Your task is to transcribe the data exactly while omitting each picture.

[RECORDS SUPPLIED]

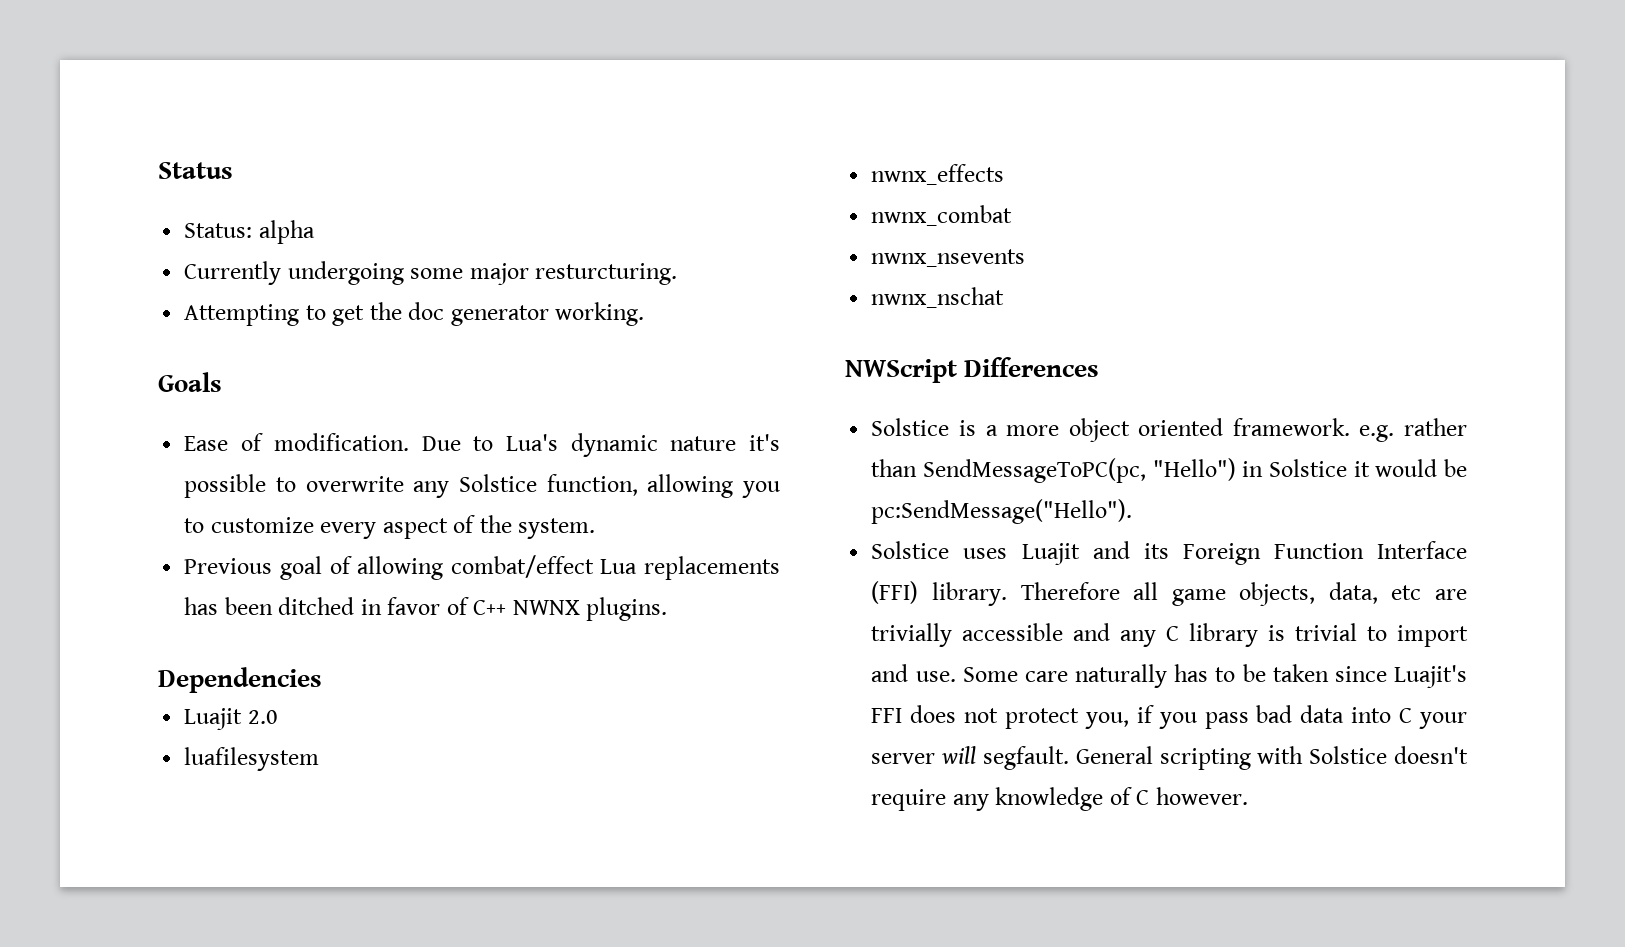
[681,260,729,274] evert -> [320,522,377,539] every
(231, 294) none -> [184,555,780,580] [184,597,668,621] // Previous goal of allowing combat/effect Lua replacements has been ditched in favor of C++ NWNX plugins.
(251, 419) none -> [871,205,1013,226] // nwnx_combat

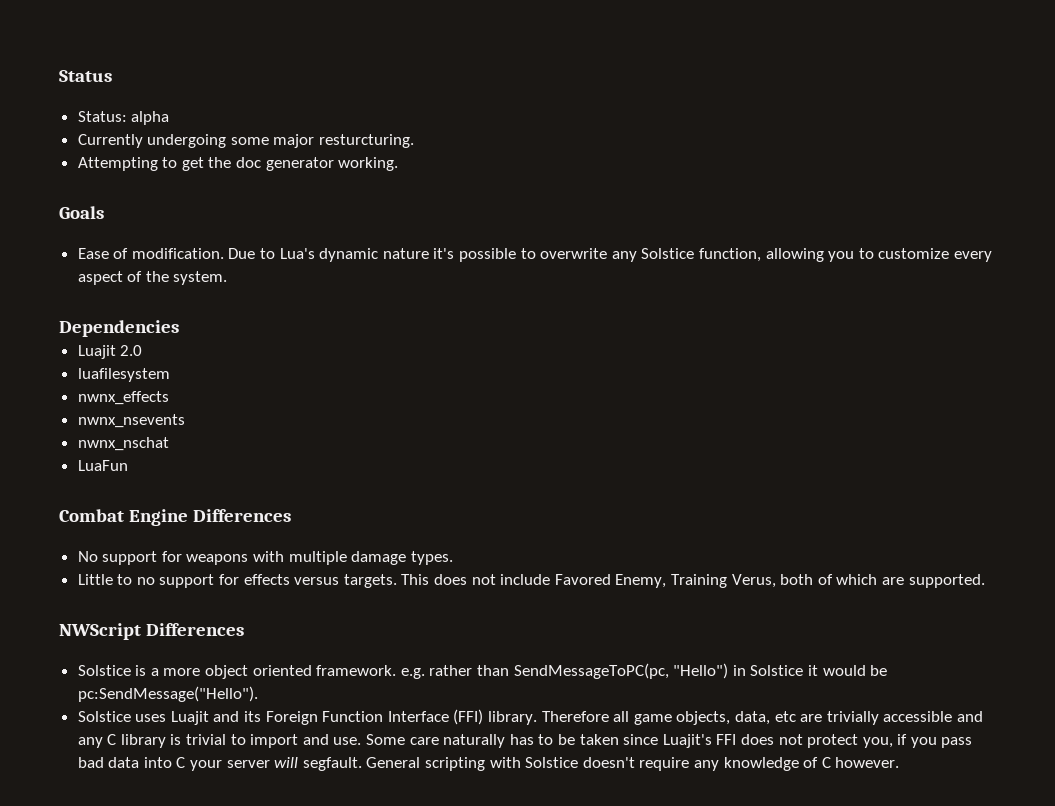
[184,555,780,580] [184,597,668,621] // Previous goal of allowing combat/effect Lua replacements has been ditched in favor of C++ NWNX plugins. -> (228, 278) none
[871,205,1013,226] // nwnx_combat -> (169, 398) none
(1005, 297) none -> [77,460,128,471] [59,509,292,526] [77,551,453,565] [77,574,985,588] // LuaFun // Combat Engine Differences // No support for weapons with multiple damage types. // Little to no support for effects versus targets. This does not include Favored Enemy, Training Verus, both of which are supported.

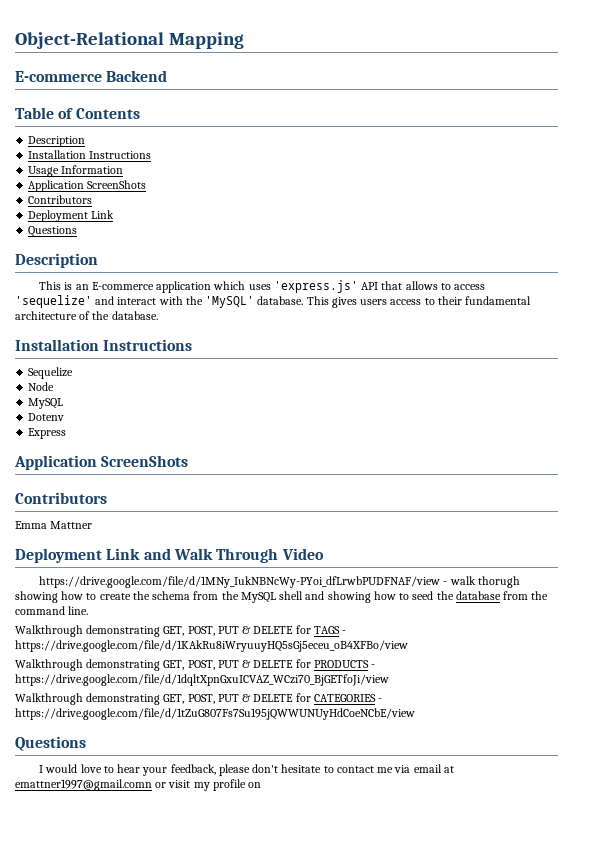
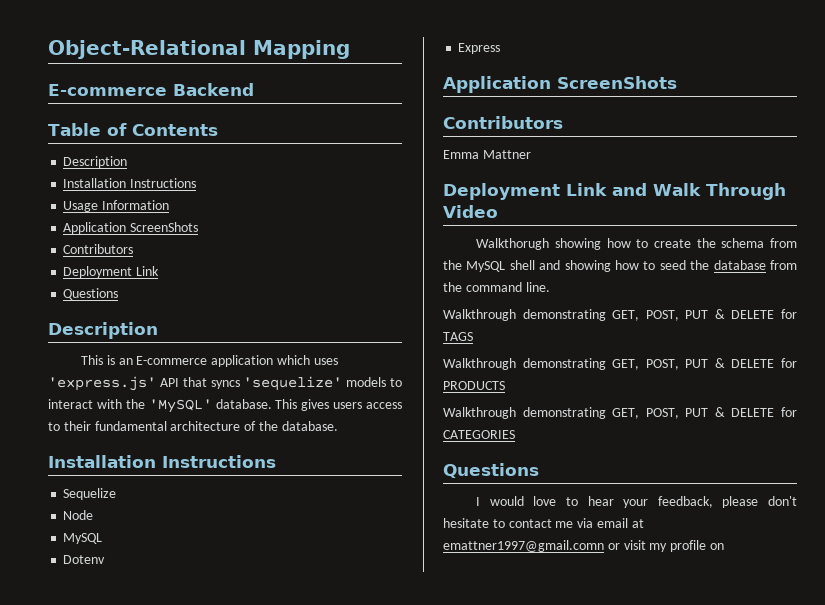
[405,281,486,290] [15,295,115,308] allows to access 'sequelize' and -> [210,376,402,391] syncs 'sequelize' models to
[39,576,520,588] https://drive.google.com/file/d/1MNy_IukNBNcWy-PYoi_dfLrwbPUDFNAF/view - walk thorugh -> [476,238,550,250] Walkthorugh
[342,630,347,634] [15,640,408,652] - https://drive.google.com/file/d/1KAkRu8iWryuuyHQ5sGj5eceu_oB4XFBo/view -> (473, 336) none
[371,664,376,668] [15,674,389,686] - https://drive.google.com/file/d/1dqltXpnGxuICVAZ_WCzi70_BjGETfoJi/view -> (505, 385) none
[378,698,383,702] [15,708,415,720] - https://drive.google.com/file/d/1tZuG807Fs7Su195jQWWUNUyHdCoeNCbE/view -> (515, 434) none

[/RECORDS SUPPLIED]

SOLUTION FOR THIS TASK:
[681,260,729,274] evert -> [320,522,377,539] every
(231, 294) none -> [184,555,780,580] [184,597,668,621] // Previous goal of allowing combat/effect Lua replacements has been ditched in favor of C++ NWNX plugins.
(251, 419) none -> [871,205,1013,226] // nwnx_combat

[184,555,780,580] [184,597,668,621] // Previous goal of allowing combat/effect Lua replacements has been ditched in favor of C++ NWNX plugins. -> (228, 278) none
[871,205,1013,226] // nwnx_combat -> (169, 398) none
(1005, 297) none -> [77,460,128,471] [59,509,292,526] [77,551,453,565] [77,574,985,588] // LuaFun // Combat Engine Differences // No support for weapons with multiple damage types. // Little to no support for effects versus targets. This does not include Favored Enemy, Training Verus, both of which are supported.

[405,281,486,290] [15,295,115,308] allows to access 'sequelize' and -> [210,376,402,391] syncs 'sequelize' models to
[39,576,520,588] https://drive.google.com/file/d/1MNy_IukNBNcWy-PYoi_dfLrwbPUDFNAF/view - walk thorugh -> [476,238,550,250] Walkthorugh
[342,630,347,634] [15,640,408,652] - https://drive.google.com/file/d/1KAkRu8iWryuuyHQ5sGj5eceu_oB4XFBo/view -> (473, 336) none
[371,664,376,668] [15,674,389,686] - https://drive.google.com/file/d/1dqltXpnGxuICVAZ_WCzi70_BjGETfoJi/view -> (505, 385) none
[378,698,383,702] [15,708,415,720] - https://drive.google.com/file/d/1tZuG807Fs7Su195jQWWUNUyHdCoeNCbE/view -> (515, 434) none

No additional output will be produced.